### DATA RECORDS
/---
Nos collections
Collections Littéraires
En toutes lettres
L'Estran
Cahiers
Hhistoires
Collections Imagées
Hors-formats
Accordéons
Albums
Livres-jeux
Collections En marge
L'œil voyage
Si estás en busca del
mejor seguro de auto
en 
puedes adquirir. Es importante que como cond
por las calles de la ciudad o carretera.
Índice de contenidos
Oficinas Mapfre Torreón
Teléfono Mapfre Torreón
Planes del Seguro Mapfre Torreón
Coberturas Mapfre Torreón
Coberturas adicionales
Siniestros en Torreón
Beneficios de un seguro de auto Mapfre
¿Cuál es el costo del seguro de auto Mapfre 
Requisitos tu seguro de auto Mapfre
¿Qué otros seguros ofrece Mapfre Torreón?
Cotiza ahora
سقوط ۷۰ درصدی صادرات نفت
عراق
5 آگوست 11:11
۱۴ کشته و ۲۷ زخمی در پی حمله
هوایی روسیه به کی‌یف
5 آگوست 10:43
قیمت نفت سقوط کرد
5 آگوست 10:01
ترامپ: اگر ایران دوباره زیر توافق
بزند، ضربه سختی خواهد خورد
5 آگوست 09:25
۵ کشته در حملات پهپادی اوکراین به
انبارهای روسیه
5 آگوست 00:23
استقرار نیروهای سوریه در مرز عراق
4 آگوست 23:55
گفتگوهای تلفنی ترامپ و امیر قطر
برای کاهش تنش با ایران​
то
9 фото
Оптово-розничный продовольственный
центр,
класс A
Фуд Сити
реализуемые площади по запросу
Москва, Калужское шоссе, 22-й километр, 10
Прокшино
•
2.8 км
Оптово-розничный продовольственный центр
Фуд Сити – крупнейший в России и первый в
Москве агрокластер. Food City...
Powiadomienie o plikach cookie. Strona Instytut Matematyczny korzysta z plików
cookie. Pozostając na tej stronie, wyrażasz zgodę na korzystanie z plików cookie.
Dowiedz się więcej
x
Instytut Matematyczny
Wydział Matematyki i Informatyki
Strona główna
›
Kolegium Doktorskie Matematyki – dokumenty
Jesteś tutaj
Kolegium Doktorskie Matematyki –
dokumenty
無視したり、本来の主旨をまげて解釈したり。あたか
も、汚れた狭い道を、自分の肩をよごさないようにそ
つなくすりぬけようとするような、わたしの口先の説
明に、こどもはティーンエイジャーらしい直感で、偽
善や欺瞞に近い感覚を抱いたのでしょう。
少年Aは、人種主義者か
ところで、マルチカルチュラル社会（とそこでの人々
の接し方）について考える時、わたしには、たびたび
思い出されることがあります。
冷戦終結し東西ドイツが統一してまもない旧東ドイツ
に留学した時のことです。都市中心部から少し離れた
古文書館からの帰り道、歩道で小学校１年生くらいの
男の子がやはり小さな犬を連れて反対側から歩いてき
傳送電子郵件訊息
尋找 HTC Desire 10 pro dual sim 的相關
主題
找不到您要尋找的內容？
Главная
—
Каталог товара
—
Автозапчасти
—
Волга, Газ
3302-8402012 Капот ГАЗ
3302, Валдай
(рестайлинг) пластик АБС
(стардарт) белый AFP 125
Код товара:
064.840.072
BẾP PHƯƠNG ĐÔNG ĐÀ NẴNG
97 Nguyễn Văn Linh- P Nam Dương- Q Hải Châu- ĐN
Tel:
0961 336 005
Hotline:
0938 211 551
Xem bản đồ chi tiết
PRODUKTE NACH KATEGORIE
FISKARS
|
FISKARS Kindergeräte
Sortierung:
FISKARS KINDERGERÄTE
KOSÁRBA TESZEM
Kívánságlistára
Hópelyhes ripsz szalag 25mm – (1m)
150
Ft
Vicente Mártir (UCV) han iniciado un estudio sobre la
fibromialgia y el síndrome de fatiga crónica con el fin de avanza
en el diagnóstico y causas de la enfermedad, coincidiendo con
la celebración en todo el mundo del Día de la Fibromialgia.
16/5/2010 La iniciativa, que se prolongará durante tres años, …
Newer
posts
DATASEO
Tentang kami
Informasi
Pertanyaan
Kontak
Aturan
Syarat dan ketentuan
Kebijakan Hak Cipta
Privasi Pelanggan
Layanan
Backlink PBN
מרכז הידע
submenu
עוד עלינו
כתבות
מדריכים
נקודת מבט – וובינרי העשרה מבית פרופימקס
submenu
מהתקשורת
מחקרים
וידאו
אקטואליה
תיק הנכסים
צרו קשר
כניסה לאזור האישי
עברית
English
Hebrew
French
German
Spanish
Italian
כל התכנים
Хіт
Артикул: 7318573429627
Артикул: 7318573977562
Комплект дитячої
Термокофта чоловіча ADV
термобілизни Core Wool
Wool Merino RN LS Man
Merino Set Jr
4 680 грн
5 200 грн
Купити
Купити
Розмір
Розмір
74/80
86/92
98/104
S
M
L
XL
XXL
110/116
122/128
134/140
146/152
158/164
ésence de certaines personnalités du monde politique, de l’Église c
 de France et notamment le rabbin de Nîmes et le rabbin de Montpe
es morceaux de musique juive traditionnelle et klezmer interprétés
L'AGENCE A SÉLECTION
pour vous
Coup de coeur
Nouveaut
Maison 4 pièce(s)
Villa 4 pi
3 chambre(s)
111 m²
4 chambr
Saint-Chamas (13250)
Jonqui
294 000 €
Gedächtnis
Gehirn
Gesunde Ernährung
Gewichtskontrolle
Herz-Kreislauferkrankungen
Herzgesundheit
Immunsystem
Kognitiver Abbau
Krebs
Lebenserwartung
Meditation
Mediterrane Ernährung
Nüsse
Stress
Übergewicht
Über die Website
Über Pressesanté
\---
### BRIEF
Convert the items into a Markdown table with the columns "Row" and "Line", starting at the first line of the items and ending at the line that contains "por las calles de la ciudad o carretera.". Number each row and omit blank lines.

### EXPECTED ANSWER
| Row | Line |
|---|---|
| 1 | Nos collections |
| 2 | Collections Littéraires |
| 3 | En toutes lettres |
| 4 | L'Estran |
| 5 | Cahiers |
| 6 | Hhistoires |
| 7 | Collections Imagées |
| 8 | Hors-formats |
| 9 | Accordéons |
| 10 | Albums |
| 11 | Livres-jeux |
| 12 | Collections En marge |
| 13 | L'œil voyage |
| 14 | Si estás en busca del |
| 15 | mejor seguro de auto |
| 16 | en  |
| 17 | puedes adquirir. Es importante que como cond |
| 18 | por las calles de la ciudad o carretera. |